What are your plans for the future?

I’m currently an LL.M. student at Georgetown Law. My degree is in International legal studies, and I am pursuing a certificate in International Arbitration and Dispute resolution in parallel. I am also involved in the board of Georgetown International Arbitration Society (GIAS) and I am working on the organization of a "French Arbitration day" in Washington DC.

In July, I will be sitting the New York bar examination and I’m looking for an associate position in International Arbitration in September. The goal would be to work at an Anglo-Saxon law firm in New York. I fell in love with the city when I was at Columbia and it’s a place I would very much enjoy living in for a few years. Eventually, I think I would like to go back to France and develop my practice in Paris building upon the experience I would have gotten abroad. I want to work as counsel at first, but my dream would be to become an arbitrator at a later stage of my career.
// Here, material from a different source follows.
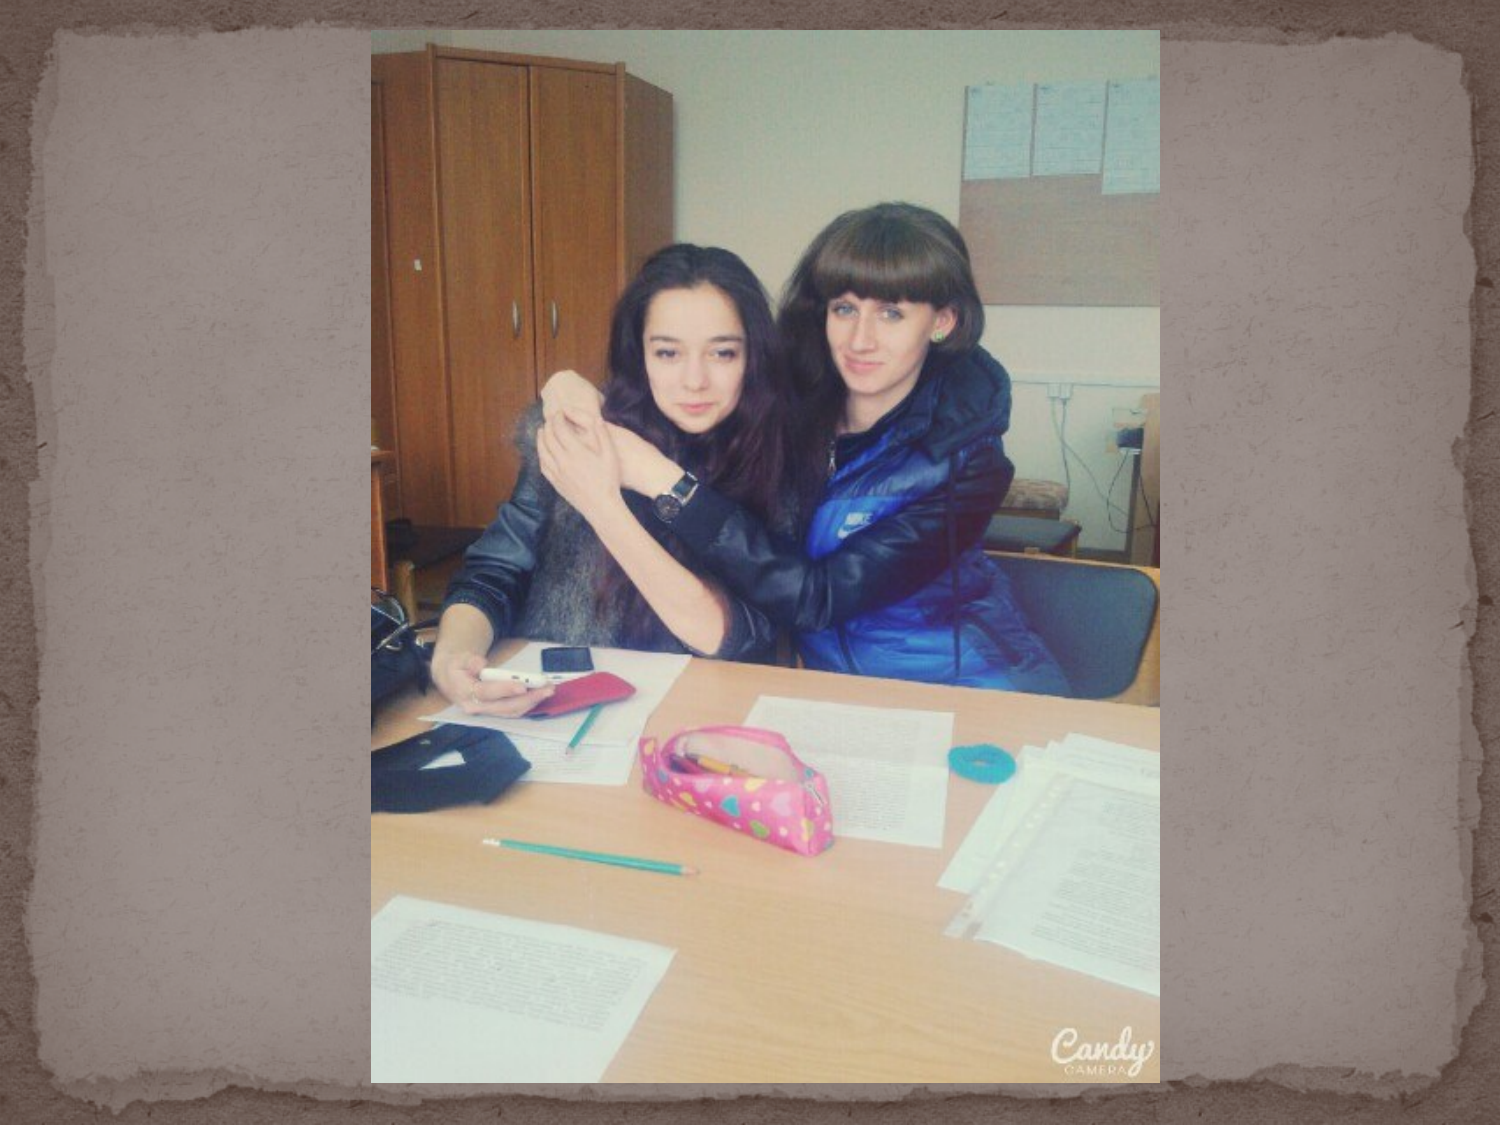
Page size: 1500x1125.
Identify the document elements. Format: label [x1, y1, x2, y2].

picture [371, 30, 1160, 1083]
Any advice for those joining sciences po law school?

Sciences Po Law School is one of a kind. The way the program is built is extremely efficient as well as academically fulfilling for its students. The first year is very intense as most students have not been to law school prior to the masters. It focuses on the big fields of the law and gives the student a comprehensive understanding of contracts, torts, civil and criminal procedures as well as property, administrative law, European law and international private law. Students are encouraged to take a gap year and get the chance to practice in their areas of interest. Sciences Po provides a lot of support for the internship search and students benefit from a large network of partner firms. There are also opportunities to do exchange semesters abroad during the gap year and of course to specialize for the second year of masters.

Law school is a lot of work and Sciences Po is no exception. But everything is put together so that students may find their way and succeed in what they want to do. You don’t have to be sure that you want a become a lawyer to apply to the Law school. You will find classes that will interest you as well as professors and faculties to support you whatever your interests are.

The law school and its alumni will help you as much as they can, there is a truly great support system and former Sciences Po students tend to go above and beyond to help current ones. In the end it will be up to you. Dream big and work hard because you can actually achieve a lot with that.